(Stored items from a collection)
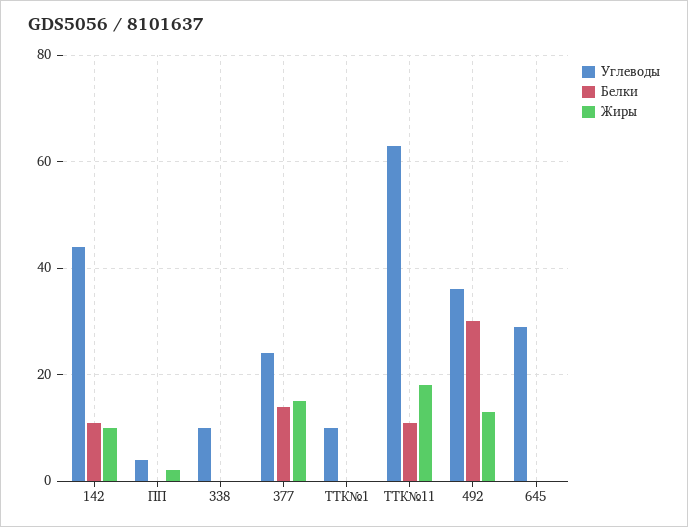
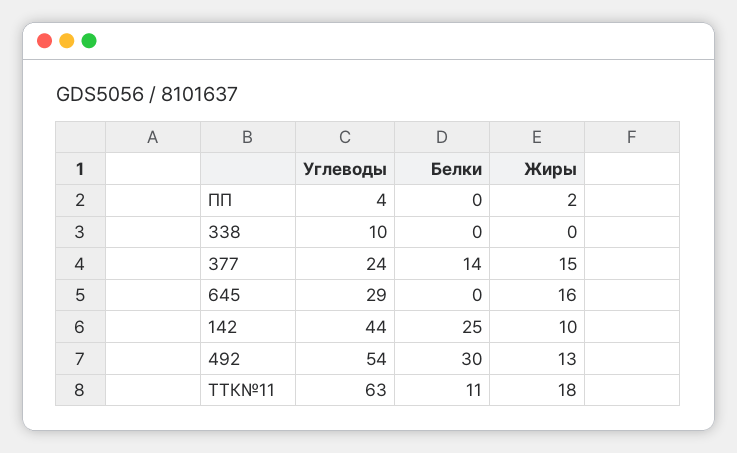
  {
    "Углеводы": {
      "142": 44,
      "ПП": 4,
      "338": 10,
      "377": 24,
-     "ТТК№1": 10,
      "ТТК№11": 63,
-     "492": 35,
+     "492": 54,
      "645": 29
    },
    "Белки": {
-     "142": 10,
+     "142": 25,
      "ПП": 0,
      "338": 0,
      "377": 14,
-     "ТТК№1": 0,
      "ТТК№11": 11,
      "492": 30,
      "645": 0
    },
    "Жиры": {
      "142": 10,
      "ПП": 2,
      "338": 0,
      "377": 15,
-     "ТТК№1": 0,
      "ТТК№11": 18,
      "492": 13,
-     "645": 0
+     "645": 16
    }
  }

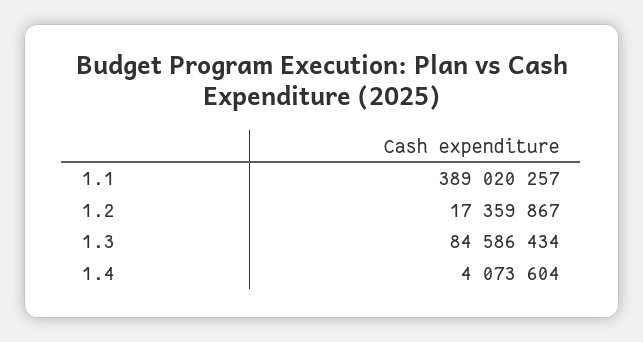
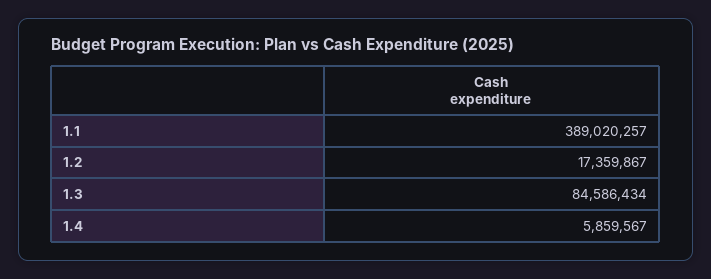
  {
    "1.1": 389020257,
    "1.2": 17359867,
    "1.3": 84586434,
-   "1.4": 4073604
+   "1.4": 5859567
  }

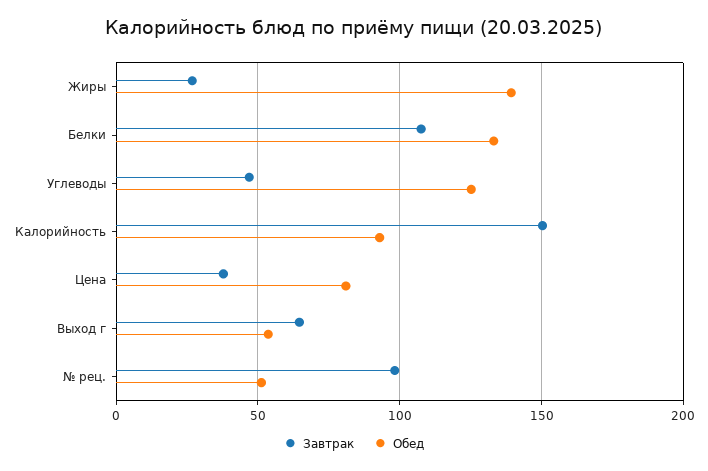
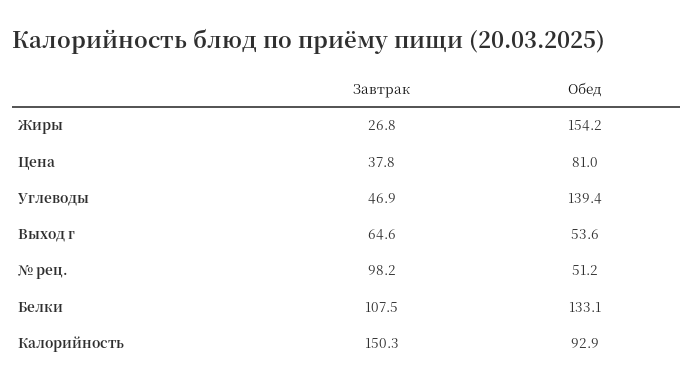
  {
    "Завтрак": {
      "Жиры": 26.8,
      "Белки": 107.5,
      "Углеводы": 46.9,
      "Калорийность": 150.3,
      "Цена": 37.8,
      "Выход г": 64.6,
      "№ рец.": 98.2
    },
    "Обед": {
-     "Жиры": 140,
+     "Жиры": 154.2,
      "Белки": 133.1,
-     "Углеводы": 125,
+     "Углеводы": 139.4,
      "Калорийность": 92.9,
      "Цена": 81,
      "Выход г": 53.6,
      "№ рец.": 51.2
    }
  }

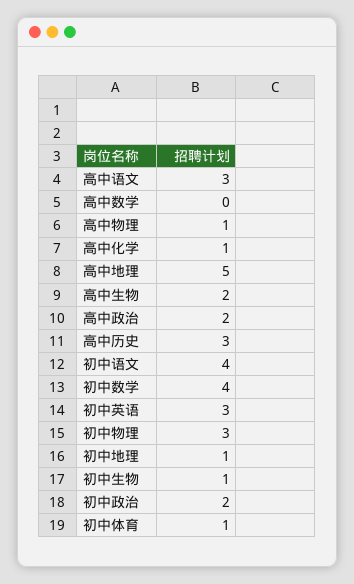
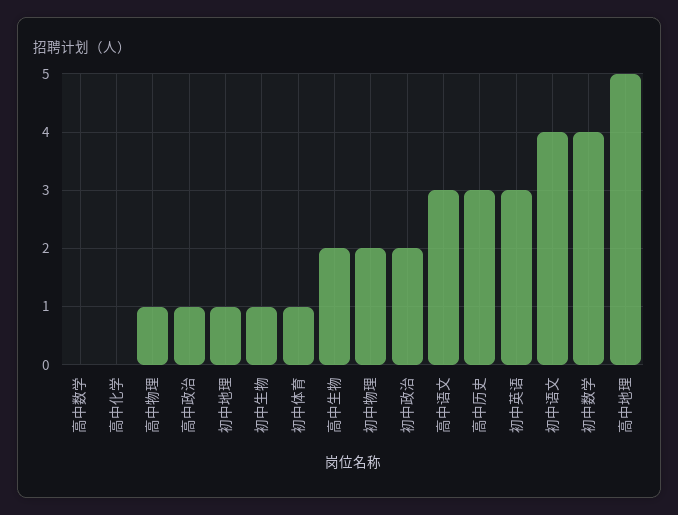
  {
    "高中语文": 3,
    "高中数学": 0,
    "高中物理": 1,
-   "高中化学": 1,
+   "高中化学": 0,
    "高中地理": 5,
    "高中生物": 2,
-   "高中政治": 2,
+   "高中政治": 1,
    "高中历史": 3,
    "初中语文": 4,
    "初中数学": 4,
    "初中英语": 3,
-   "初中物理": 3,
+   "初中物理": 2,
    "初中地理": 1,
    "初中生物": 1,
    "初中政治": 2,
    "初中体育": 1
  }

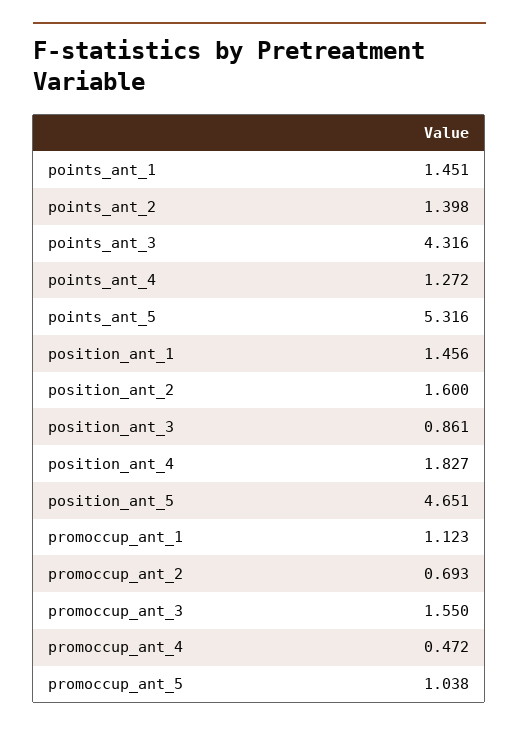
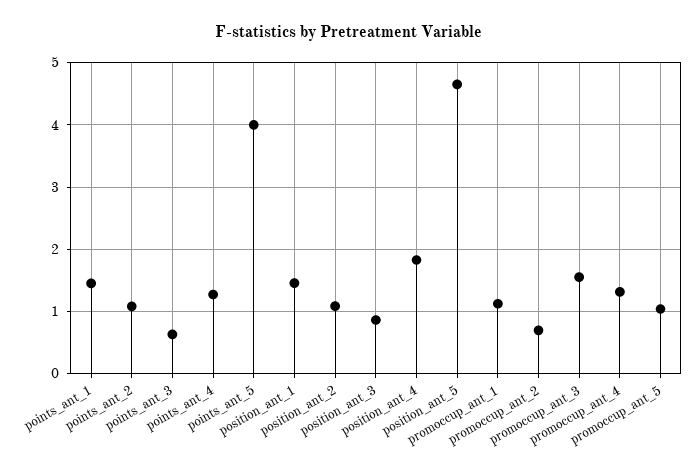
  {
    "points_ant_1": 1.451,
-   "points_ant_2": 1.398,
+   "points_ant_2": 1.1,
-   "points_ant_3": 4.316,
+   "points_ant_3": 0.6,
    "points_ant_4": 1.272,
-   "points_ant_5": 5.316,
+   "points_ant_5": 4,
    "position_ant_1": 1.456,
-   "position_ant_2": 1.6,
+   "position_ant_2": 1.1,
    "position_ant_3": 0.861,
    "position_ant_4": 1.827,
    "position_ant_5": 4.651,
    "promoccup_ant_1": 1.123,
    "promoccup_ant_2": 0.693,
    "promoccup_ant_3": 1.55,
-   "promoccup_ant_4": 0.472,
+   "promoccup_ant_4": 1.3,
    "promoccup_ant_5": 1.038
  }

- [EXERCISE] For the string "Калорийность", search the preceding data and copy every line that includes it.

- [ANSWER]
      "Калорийность": 150.3,
      "Калорийность": 92.9,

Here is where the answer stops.